Collection entries:
* * *

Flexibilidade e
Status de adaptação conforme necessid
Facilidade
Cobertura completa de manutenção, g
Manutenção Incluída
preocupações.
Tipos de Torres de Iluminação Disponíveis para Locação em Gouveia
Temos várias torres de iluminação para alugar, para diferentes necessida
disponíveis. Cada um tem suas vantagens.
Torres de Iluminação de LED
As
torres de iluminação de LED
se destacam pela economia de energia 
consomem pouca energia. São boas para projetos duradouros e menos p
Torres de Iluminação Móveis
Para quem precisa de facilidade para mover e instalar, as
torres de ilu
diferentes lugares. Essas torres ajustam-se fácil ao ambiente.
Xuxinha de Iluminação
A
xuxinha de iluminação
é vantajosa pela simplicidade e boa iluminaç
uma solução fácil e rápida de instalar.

* * *

▸ **To do**
An exact reproduction of the data is required. Leave nothing out.

▸ **Exercise answer**
Flexibilidade e
Status de adaptação conforme necessid
Facilidade
Cobertura completa de manutenção, g
Manutenção Incluída
preocupações.
Tipos de Torres de Iluminação Disponíveis para Locação em Gouveia
Temos várias torres de iluminação para alugar, para diferentes necessida
disponíveis. Cada um tem suas vantagens.
Torres de Iluminação de LED
As
torres de iluminação de LED
se destacam pela economia de energia 
consomem pouca energia. São boas para projetos duradouros e menos p
Torres de Iluminação Móveis
Para quem precisa de facilidade para mover e instalar, as
torres de ilu
diferentes lugares. Essas torres ajustam-se fácil ao ambiente.
Xuxinha de Iluminação
A
xuxinha de iluminação
é vantajosa pela simplicidade e boa iluminaç
uma solução fácil e rápida de instalar.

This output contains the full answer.